Wednesday, April 7, 2010

Could the Peshawar Attack Backfire on the Taliban?

The Atlantic magazine has an article speculating that Monday's attack on the U.S. consulate in Peshawar, Pakistan, could turn out to be a strategic error on the part of the Taliban.

Why the Taliban's U.S. Consulate Bombing Could Backfire:

The Tehrik-i-Taliban Pakistan (TTP) has claimed credit for a devastating attack on the U.S. consulate in Peshawar, Pakistan, a city of three million just miles from the Afghan border. Could the Taliban group, despite its aim to topple Pakistan and expel the U.S., unintentionally do what the last three U.S. presidents have been unable to: Align Pakistani and U.S. interests against the Taliban and al-Qaeda?

-- snip --

Ironically, the militants that so threaten Pakistan are the state's own creation.
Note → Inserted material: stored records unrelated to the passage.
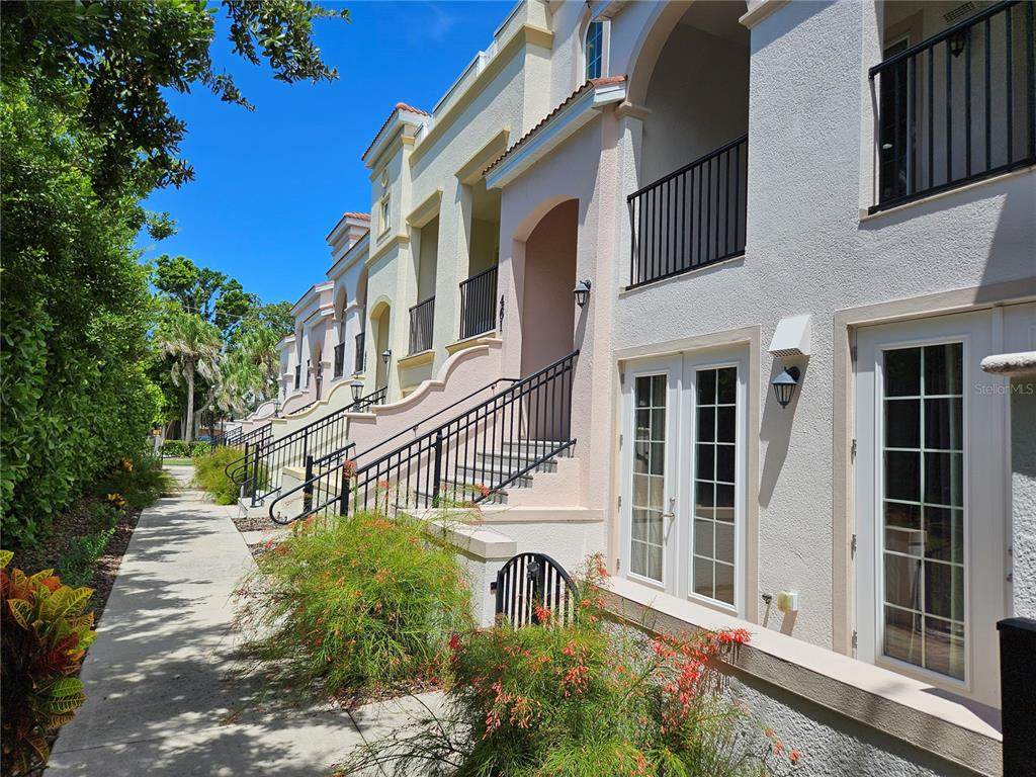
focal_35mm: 23
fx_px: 688
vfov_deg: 58.9
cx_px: 518
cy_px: 388
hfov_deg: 73.9
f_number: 1.8
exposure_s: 1/2346
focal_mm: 5.4
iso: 25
During the Afghan civil war of the 1990s, Pakistan constructed along the Afghan border a vast infrastructure of madrassas and Islamic charities meant to train and fund an endless stream of militants ...... But in the years since, with [Ahmad Shah] Massoud now long gone, the fundamentalist insurgents have increasingly turned their efforts against Pakistan itself, which the insurgents see as too secular and too close to the U.S. The madrassa-opium-insurgency triangle functions as a self-sustaining and independent fighting force, which has careened out of Pakistan's control. Like Frankenstein's monster, the creation has grown too strong and turned against its creator.

-- snip --

The good news is that these [Talaban attacks on Pakistani targets] are spurring Pakistan to finally turn against the pro-Pakistan militants they've long supported or tolerated. In recent weeks, Pakistan has won praise from U.S. officials for arresting a string of Afghan Taliban leaders. As anti-Pakistan groups like the TTP continue to intermingle with state-nurtured militants like Jalaluddin Haqqani, Pakistan will no longer be able to turn a blind eye. Since the 1998 attacks on American embassies in Kenya, the U.S. has struggled and failed in lobbying Pakistan to turn against the Taliban and al-Qaeda. Hundreds of millions of dollars of U.S. aid money could not bring Pakistan around, but a common enemy just might.


I suppose stranger things have happened.

1 comment:

Anonymous said...

Thanks so much for this coverage!

And let's hope it does backfire.

My husband and I both watched the video - very sad and sobering. Loved that Diplopundit picked all this up, too!